Bird Myths: Hummingbirds migrate on the backs of geese

The imagery is undeniably cute and inspiring. Hummingbirds resting on the backs of large geese as they soar high through the sky en route to warmer temperatures, one species helping out another. Even though this would be something I would love to see in real life, it’s simply not true.

Occasionally, I tackle some of the prominent myths about birds, such as feeders stop birds from migrating, a mother will reject its young if a person touches it and bread is a good snack for birds at the pond. After writing on amazing things about hummingbirds and it being that time of year, I thought I’d tackle this myth.

It’s very difficult to pinpoint exactly when and how this myth started, but it may have to do with the fact that there’s little data about the migration of hummingbirds. John J. Audubon thought this as well. I guess it also seems pretty preposterous for a tiny bird to fly such long distances, but they do manage to do it themselves.

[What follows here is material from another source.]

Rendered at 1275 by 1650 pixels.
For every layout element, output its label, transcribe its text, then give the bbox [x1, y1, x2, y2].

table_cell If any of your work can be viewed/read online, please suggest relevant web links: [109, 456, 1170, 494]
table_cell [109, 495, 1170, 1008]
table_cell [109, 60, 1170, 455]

There are a few things that compete with this theory though. First, geese don’t fly south far enough to satisfy the warm temperatures hummingbirds love. Second, geese don’t stop at places where hummingbirds can eat, so the journey will leave hummingbirds without any food (not that they don’t make the journey themselves without much food). Third, there would be some visual evidence that it’s happened, but no one has ever seen this firsthand.